## Given passage

An open letter to Congress and the Supreme Court

I will be mailing this letter, with only the salutation changed to personalize it, to all Reps and Senators from TX, on any relevant committee, and to all SCOTUS Justices.

Dear Sir/Ma’am,

We have seen tragedy in this country for decades, from Waco and Ruby Ridge, to Oklahoma City, to most recently, Las Vegas, and all of these tragedies share a few common threads. First, and almost instantly, there is a clarion call to “enact common sense gun control,” regardless of the fact that Waco with the Branch Davidians was the Government storming their compound, or OKC was a van filled with fertilizer, or the Boston Marathon bomb was a pressure cooker, it’s always “we need gun control.” What is ignored in all of these events, is that the weapons used were either perverted from their intended use (the van, fertilizer, pressure cooker) or illegally obtained, as those bent on committing murder will not let something like a law stop them.
Looking as the Sutherland Springs, TX shooting, the assailant was dishonorably discharged from the U.S. Air Force and had a domestic violence charge in his past that was not expunged or otherwise done away with, so he was a prohibited possessor in the State of Texas. The reason he was able to purchase his weapon was not due to the law being inadequate, but rather, the U.S. Air Force not filing the records properly and/or in good time. Had any background check in the State of Texas been run on his and shown his dishonorable discharge, the sale of any firearm would have been denied instantly, and this would not have stopped him finding a way to murder those he hated. Had it not been for a man with an AR style rifle and another with a weapon of his own, the TX shooter may not have stopped until all in that church were dead, yet we have a former Vice President, on record about that very shooting and the man’s actions to stop a murderer, saying the man should not have had that weapon that day, indicating he would prefer more people die waiting on police than a law abiding citizen step in to protect people.

Looking to Maryland now, however, we see far more than negligence in the mindset that banning weapons will keep them away from criminals, we see poorly thought out and poorly worded legislation, just as we saw in the wake of Las Vegas with attempts to regulate or ban bump stocks, using the verbiage “any device capable of increasing the standard rate of fire” of a semi-automatic weapon. The current rush to ban “military style” weapons, or “weapons of war” is as ill-advised and ill thought out as the rush to ban “devices that increase the standard rate of fire” of a semi-automatic weapon.

## Information shown
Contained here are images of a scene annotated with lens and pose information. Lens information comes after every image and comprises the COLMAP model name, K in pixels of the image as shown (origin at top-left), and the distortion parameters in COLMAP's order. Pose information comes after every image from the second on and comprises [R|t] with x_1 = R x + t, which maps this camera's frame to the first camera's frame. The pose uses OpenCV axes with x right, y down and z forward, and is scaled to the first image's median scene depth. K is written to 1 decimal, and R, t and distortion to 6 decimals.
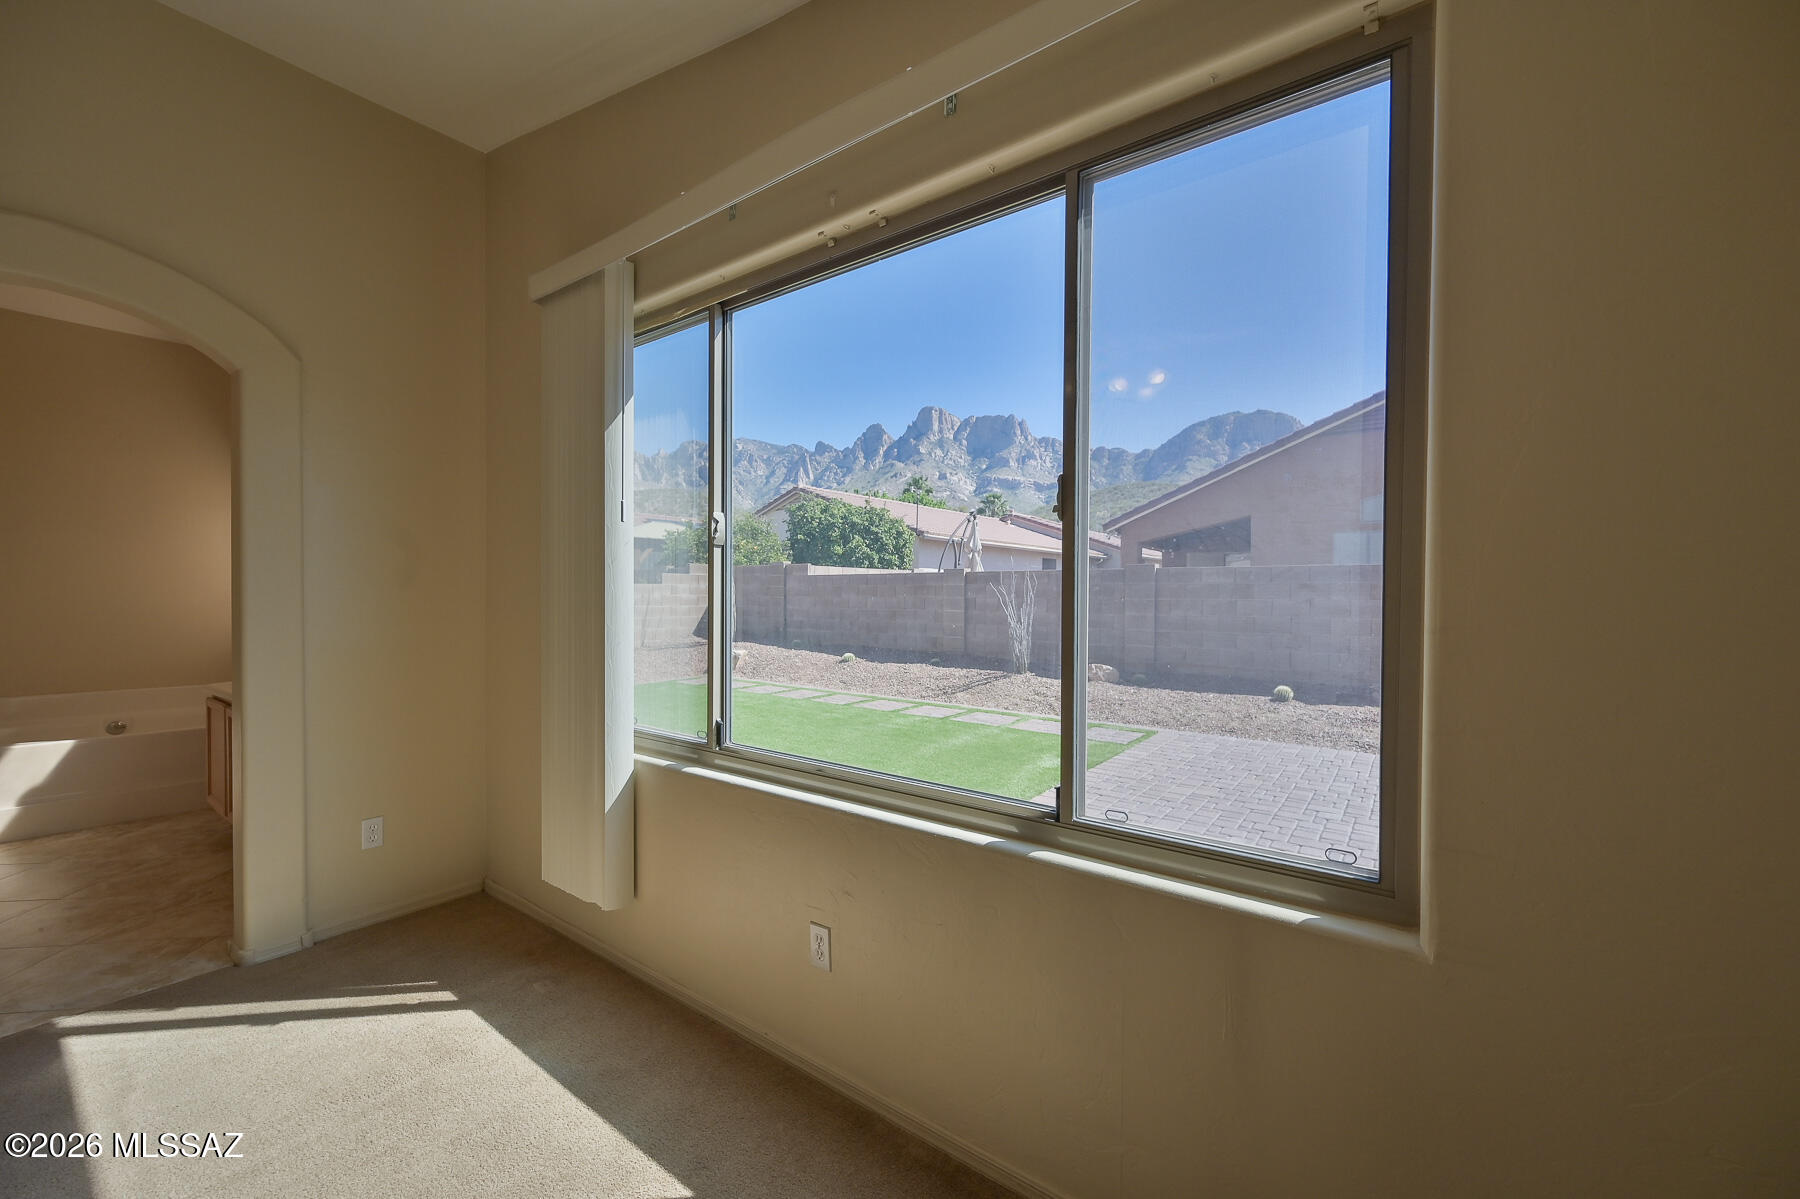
lens RADIAL K [[707.9, 0, 903.0], [0, 707.9, 603.6], [0, 0, 1]] dist [-0.000111, 0.000167]
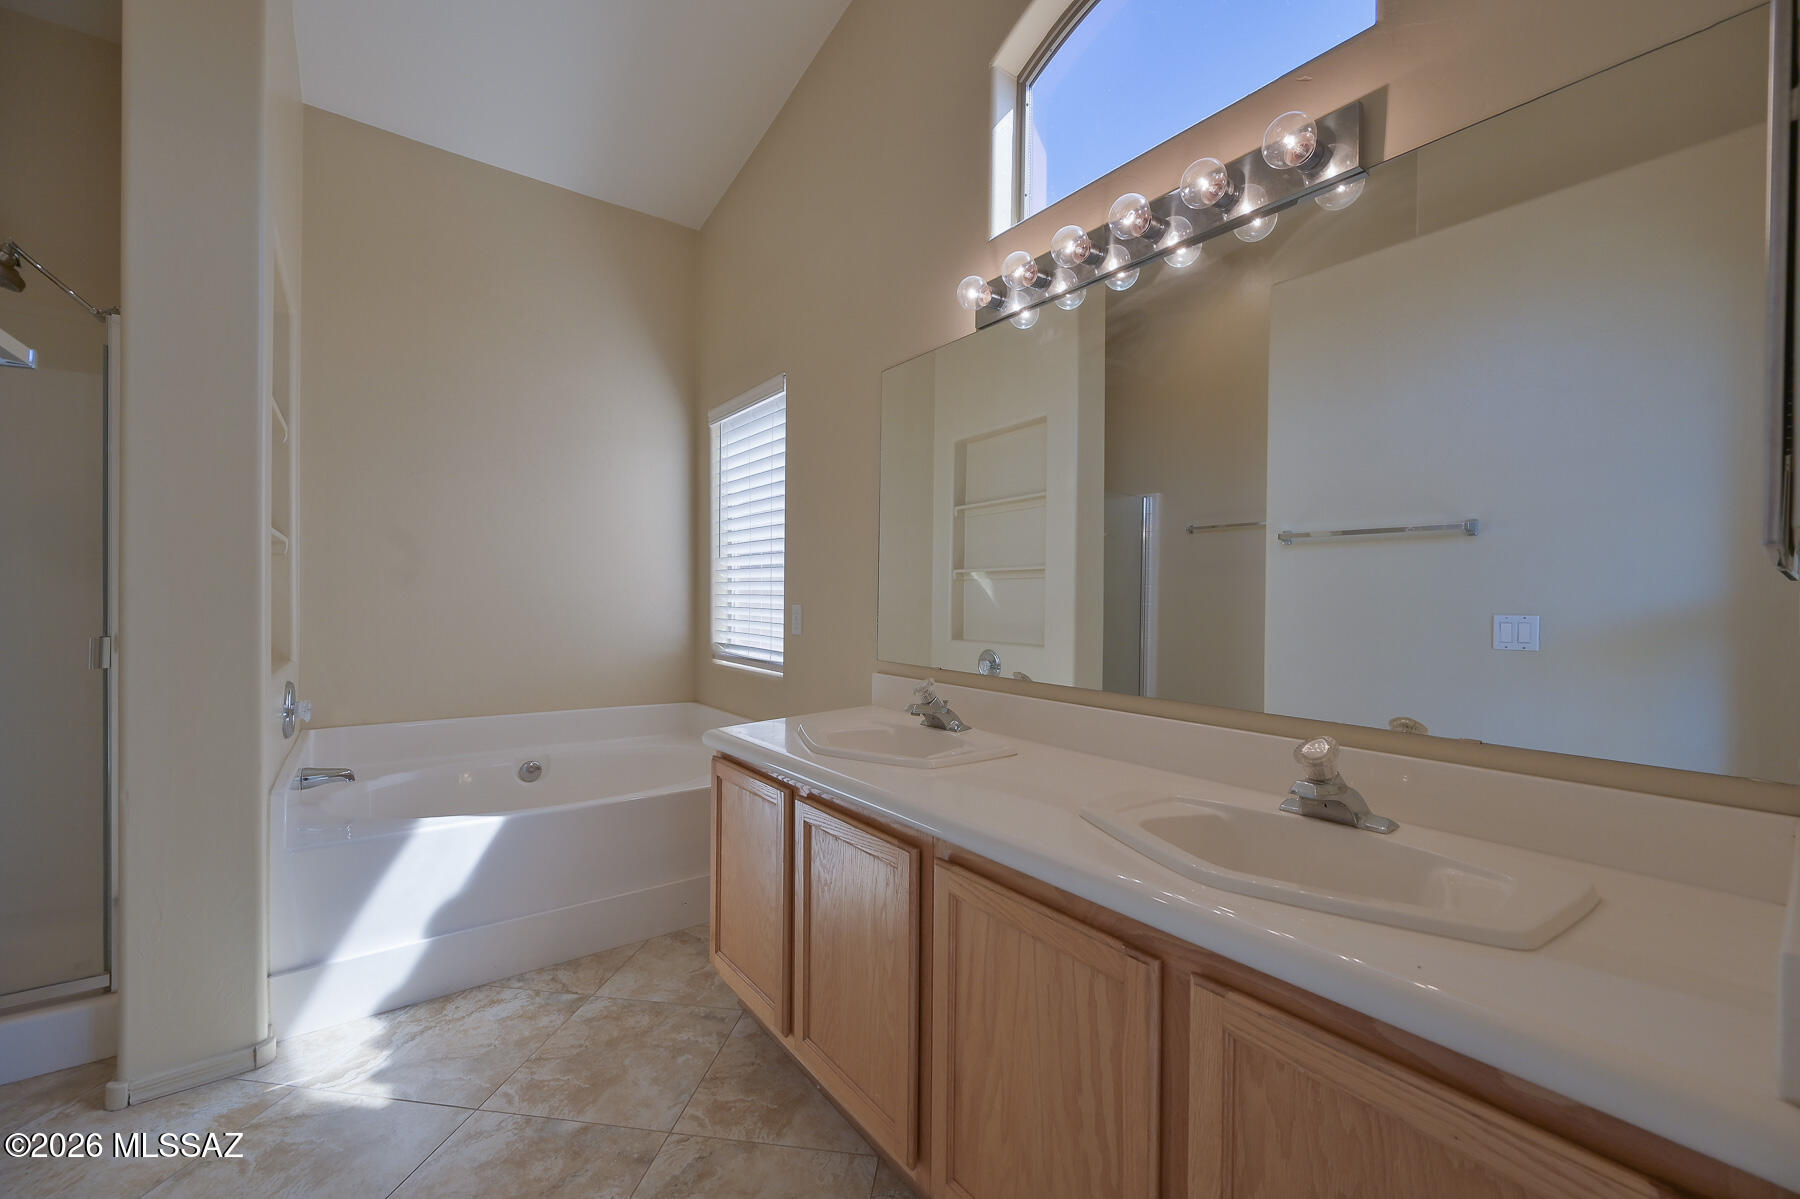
lens RADIAL K [[707.9, 0, 898.4], [0, 707.9, 600.5], [0, 0, 1]] dist [-0.000111, 0.000167]
pose [[0.960301, 0.001599, -0.278962, -0.323257], [-0.005450, 0.999900, -0.013029, 0.012186], [0.278913, 0.014032, 0.960214, 0.247813]]
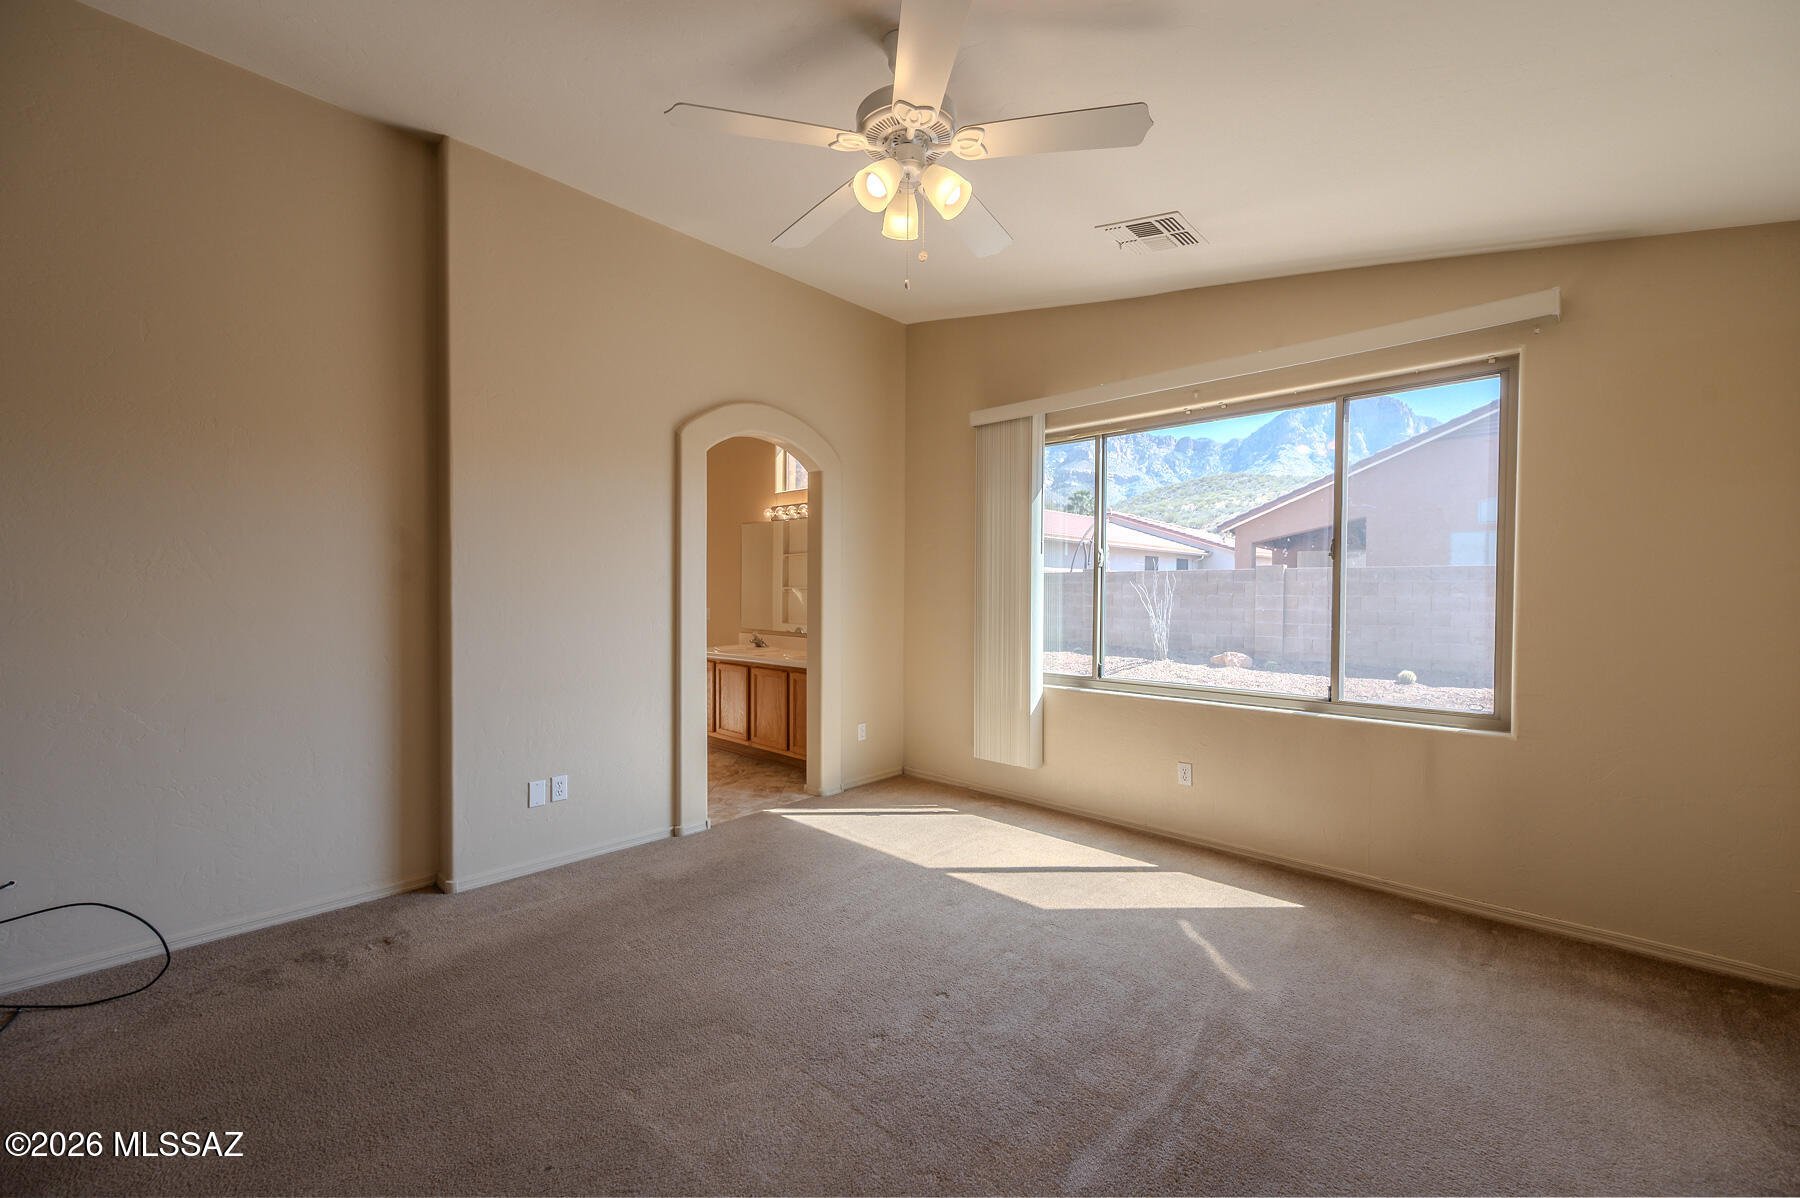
lens RADIAL K [[712.1, 0, 897.7], [0, 712.1, 606.2], [0, 0, 1]] dist [-0.001801, 0.000003]
pose [[0.994098, 0.002555, -0.108453, -0.156558], [-0.001577, 0.999957, 0.009105, 0.000351], [0.108471, -0.008881, 0.994060, -0.234604]]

## Work instruction 1
In the gun control letter, take the part that opens with the words containing "We have seen" and closes with "law stop them.", and swap "pressure cooker" for "homemade device".
## Work instruction 2
Does the gun control letter support each of these statements? Answer yes or no, and quote the deciding words. (a) The Sutherland Springs assailant was dishonorably discharged from the U.S. Air Force. (b) The Oklahoma City attack involved a pressure cooker. (c) The writer plans to mail the letter only to Senators from TX.
Work solely from the gun control letter.

## Output 1
We have seen tragedy in this country for decades, from Waco and Ruby Ridge, to Oklahoma City, to most recently, Las Vegas, and all of these tragedies share a few common threads. First, and almost instantly, there is a clarion call to “enact common sense gun control,” regardless of the fact that Waco with the Branch Davidians was the Government storming their compound, or OKC was a van filled with fertilizer, or the Boston Marathon bomb was a homemade device, it’s always “we need gun control.” What is ignored in all of these events, is that the weapons used were either perverted from their intended use (the van, fertilizer, homemade device) or illegally obtained, as those bent on committing murder will not let something like a law stop them.

## Output 2
(a) Yes: "the assailant was dishonorably discharged from the U.S. Air Force"
(b) No: "OKC was a van filled with fertilizer"
(c) No: "to all Reps and Senators from TX, on any relevant committee, and to all SCOTUS Justices"